MIT researchers train robot to play Jenga using vision and touch
The demonstration showed how a robot can use the combined information from a force-sensitive cuff and an external camera to play a game of Jenga
Jenga, the popular block stacking game that has been the source of much amusement and plenty of frustration across the world, now has a new player. In a basement on the MIT campus, a team of scientists have taught a robot to play Jenga.
The feat was achieved by a team led by MIT graduate student Nima Fazeli. This achievement is a remarkable one for the field of robotics, as Jenga is a game that requires complex understanding of the forces of physics such as push, pull, spatial arrangement. What makes their achievement special is that they achieved their goal using vision and touch, rather than just vision.

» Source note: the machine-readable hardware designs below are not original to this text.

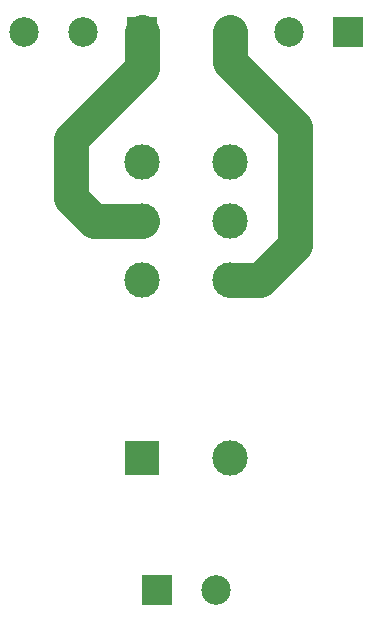
<source format=gtl>
%TF.GenerationSoftware,KiCad,Pcbnew,5.1.9*%
%TF.CreationDate,2021-02-07T17:47:43+01:00*%
%TF.ProjectId,relay_terminal,72656c61-795f-4746-9572-6d696e616c2e,rev?*%
%TF.SameCoordinates,Original*%
%TF.FileFunction,Copper,L1,Top*%
%TF.FilePolarity,Positive*%
%FSLAX46Y46*%
G04 Gerber Fmt 4.6, Leading zero omitted, Abs format (unit mm)*
G04 Created by KiCad (PCBNEW 5.1.9) date 2021-02-07 17:47:43*
%MOMM*%
%LPD*%
G01*
G04 APERTURE LIST*
%TA.AperFunction,ComponentPad*%
%ADD10C,3.000000*%
%TD*%
%TA.AperFunction,ComponentPad*%
%ADD11R,3.000000X3.000000*%
%TD*%
%TA.AperFunction,ComponentPad*%
%ADD12C,2.500000*%
%TD*%
%TA.AperFunction,ComponentPad*%
%ADD13R,2.500000X2.500000*%
%TD*%
%TA.AperFunction,Conductor*%
%ADD14C,3.000000*%
%TD*%
G04 APERTURE END LIST*
D10*
%TO.P,K1,14*%
%TO.N,/P1-NO*%
X141000000Y-49000000D03*
%TO.P,K1,21*%
%TO.N,/P2-Common*%
X148500000Y-54000000D03*
%TO.P,K1,12*%
%TO.N,/P1-NC*%
X141000000Y-59000000D03*
%TO.P,K1,22*%
%TO.N,/P2-NC*%
X148500000Y-59000000D03*
%TO.P,K1,24*%
%TO.N,/P2-NO*%
X148500000Y-49000000D03*
%TO.P,K1,11*%
%TO.N,/P1-Common*%
X141000000Y-54000000D03*
%TO.P,K1,A2*%
%TO.N,/Coil2*%
X148500000Y-74000000D03*
D11*
%TO.P,K1,A1*%
%TO.N,/Coil1*%
X141000000Y-74000000D03*
%TD*%
D12*
%TO.P,J3,3*%
%TO.N,/P2-NC*%
X148500000Y-38000000D03*
%TO.P,J3,2*%
%TO.N,/P2-NO*%
X153500000Y-38000000D03*
D13*
%TO.P,J3,1*%
%TO.N,/P2-Common*%
X158500000Y-38000000D03*
%TD*%
D12*
%TO.P,J2,3*%
%TO.N,/P1-NC*%
X131000000Y-38000000D03*
%TO.P,J2,2*%
%TO.N,/P1-NO*%
X136000000Y-38000000D03*
D13*
%TO.P,J2,1*%
%TO.N,/P1-Common*%
X141000000Y-38000000D03*
%TD*%
D12*
%TO.P,J1,2*%
%TO.N,/Coil2*%
X147250000Y-85250000D03*
D13*
%TO.P,J1,1*%
%TO.N,/Coil1*%
X142250000Y-85250000D03*
%TD*%
D14*
%TO.N,/P1-Common*%
X141000000Y-54000000D02*
X137000000Y-54000000D01*
X137000000Y-54000000D02*
X135000000Y-52000000D01*
X135000000Y-52000000D02*
X135000000Y-47000000D01*
X141000000Y-41000000D02*
X141000000Y-38000000D01*
X135000000Y-47000000D02*
X141000000Y-41000000D01*
%TO.N,/P2-NC*%
X148500000Y-59000000D02*
X151000000Y-59000000D01*
X151000000Y-59000000D02*
X154000000Y-56000000D01*
X154000000Y-56000000D02*
X154000000Y-46000000D01*
X148500000Y-40500000D02*
X148500000Y-38000000D01*
X154000000Y-46000000D02*
X148500000Y-40500000D01*
%TD*%
M02*

</source>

For a robot to know how to play a game of Jenga using vision alone, the model would have to be trained to be trained for every single scenario that would transpire between the robot, the tower and the block(s). This would require far too many games, which was not feasible. The robotic arm is equipped is equipped with a gripped, a wrist cuff that senses the amount of force being exerted and a camera that allows the robot to “see.” The combination of pressure, force and vision allowed the system to learn all that it needs to about the game in far fewer training sessions.
Alberto Rodriguez, the Walter Henry Gale Career Development Assistant Professor in the Department of Mechanical Engineering at MIT, said that “Unlike in more purely cognitive tasks or games such as chess or Go, playing the game of Jenga also requires mastery of physical skills such as probing, pushing, pulling, placing, and aligning pieces. It requires interactive perception and manipulation, where you have to go and touch the tower to learn how and when to move blocks,” Rodriguez says. “This is very difficult to simulate, so the robot has to learn in the real world, by interacting with the real Jenga tower. The key challenge is to learn from a relatively small number of experiments by exploiting common sense about objects and physics.”
The team says that their technique goes beyond having robots play Jenga, and can instead be used on smartphone production lines for screwing and locking components into place. With the ability to sense resistance and force, the robots would be perfect for assembly line work.